TEXT:
I know I just got back from Las Vegas, but . . .
My horoscope on astro.com today is titled “Take a Break.” That’s because the computer program on the website has selected this evening’s ingress of Venus into my fifth house as the featured aspect. It goes on like this:
“This influence signifies an appropriate time for fun, entertainment, having a good time. Your self-discipline may be at an all-time low during this period, but everyone needs a break from time to time, so enjoy yourself. Just make sure not to overdo it. You can relate well with children now, and this is a good time for games and fun. It is not conducive to serious work or discussion with them, however, because you may not want to be serious, yourself. Love relationships in general are also favored during this time. You will get along smoothly with loved ones without feeling that you are surrendering your identity. This influence makes it possible for others to enjoy you being exactly yourself. There is no need to pretend to be what you are not.”
Reading that takes me back to the day a couple of weeks ago when I left my friends behind in Las Vegas and I wandered down the strip by myself for a few hours. I felt as if I was taking a vacation from my vacation — and it was delightful.
Don’t get me wrong! I enjoy traveling with my friends, but I just needed a break. Right now I’m not really doing much of anything, but I still need a break. I need to retreat back into the world inside my head where I’ve got nothing to do but wander around The Shops at Crystals in Las Vegas. I can’t really take much more at the moment.
It’s not that I’m stressed out, or exhausted, or depressed, or anything of the kind. I’m just tired of the ugliness I see everywhere I go. This three-and-a-half week Venus transit through my fifth house is not only going to make me want to see pretty things, but it’s going to make me put on some blinders so that I can avoid all the ugliness in my periphery.
The reason I relate that back to Las Vegas is that even though I was in Trump’s America, I didn’t once talk to anyone who supported him. In the province where I live, we’re currently in an election cycle with our own version of Trump leading in the polls. I can’t believe these serial liars can get a single vote from anyone, never mind enough votes to win an election.
Yet I can’t be the moral conscience for the entire world, so I’m not going to try to be. I’m not resolving to stick my head in the sand, but I’m not going to let the politics of ugliness get the best of me, either. If that means that I need to take a mental vacation in order to keep my own sanity, so be it.
So, if anyone needs me, I’ll be at the Bottega Veneta store in the mall of my mind trying on shoes. Thanks, Venus!

TASK INSTRUCTIONS:
**1.** Answer these questions using the post about Venus and Las Vegas.
(a) What is the title of the writer's horoscope on astro.com?
(b) How long does the post say the Venus transit through the writer's fifth house lasts?
(c) In which store does the writer say they will be trying on shoes?
**2.** Retype the part of the post about Venus and Las Vegas between "The reason I" and "sanity, so be it.", inclusive.

Records from a dataset
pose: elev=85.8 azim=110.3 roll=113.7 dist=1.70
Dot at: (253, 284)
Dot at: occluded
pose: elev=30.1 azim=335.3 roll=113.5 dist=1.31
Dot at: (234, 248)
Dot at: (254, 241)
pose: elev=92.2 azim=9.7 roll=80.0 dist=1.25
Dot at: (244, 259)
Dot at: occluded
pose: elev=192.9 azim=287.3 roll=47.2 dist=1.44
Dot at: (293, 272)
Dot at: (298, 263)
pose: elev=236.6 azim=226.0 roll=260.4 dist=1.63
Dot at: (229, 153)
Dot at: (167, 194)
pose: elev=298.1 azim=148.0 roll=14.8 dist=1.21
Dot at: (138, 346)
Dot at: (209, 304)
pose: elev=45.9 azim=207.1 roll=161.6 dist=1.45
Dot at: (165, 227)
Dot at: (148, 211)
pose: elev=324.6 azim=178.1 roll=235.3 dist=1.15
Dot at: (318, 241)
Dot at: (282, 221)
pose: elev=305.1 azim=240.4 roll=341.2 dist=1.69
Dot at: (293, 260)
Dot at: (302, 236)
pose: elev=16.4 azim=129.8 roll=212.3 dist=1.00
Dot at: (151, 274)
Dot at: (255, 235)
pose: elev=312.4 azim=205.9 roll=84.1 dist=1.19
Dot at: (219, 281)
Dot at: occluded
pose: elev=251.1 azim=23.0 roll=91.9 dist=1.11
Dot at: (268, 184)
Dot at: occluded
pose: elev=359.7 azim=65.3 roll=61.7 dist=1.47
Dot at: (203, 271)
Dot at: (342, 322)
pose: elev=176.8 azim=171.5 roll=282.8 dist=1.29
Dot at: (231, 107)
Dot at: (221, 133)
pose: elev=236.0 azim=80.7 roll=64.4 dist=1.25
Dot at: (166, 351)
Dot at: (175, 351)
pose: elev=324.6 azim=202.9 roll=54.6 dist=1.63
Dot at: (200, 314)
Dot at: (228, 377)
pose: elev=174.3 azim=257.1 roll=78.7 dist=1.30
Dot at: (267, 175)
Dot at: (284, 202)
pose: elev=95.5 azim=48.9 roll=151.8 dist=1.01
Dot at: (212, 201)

ANSWERS FOR EACH ITEM:
**1.**
(a) "Take a Break."
(b) Three and a half weeks.
(c) The Bottega Veneta store in the mall of the writer's mind.

**2.**
The reason I relate that back to Las Vegas is that even though I was in Trump’s America, I didn’t once talk to anyone who supported him. In the province where I live, we’re currently in an election cycle with our own version of Trump leading in the polls. I can’t believe these serial liars can get a single vote from anyone, never mind enough votes to win an election.
Yet I can’t be the moral conscience for the entire world, so I’m not going to try to be. I’m not resolving to stick my head in the sand, but I’m not going to let the politics of ugliness get the best of me, either. If that means that I need to take a mental vacation in order to keep my own sanity, so be it.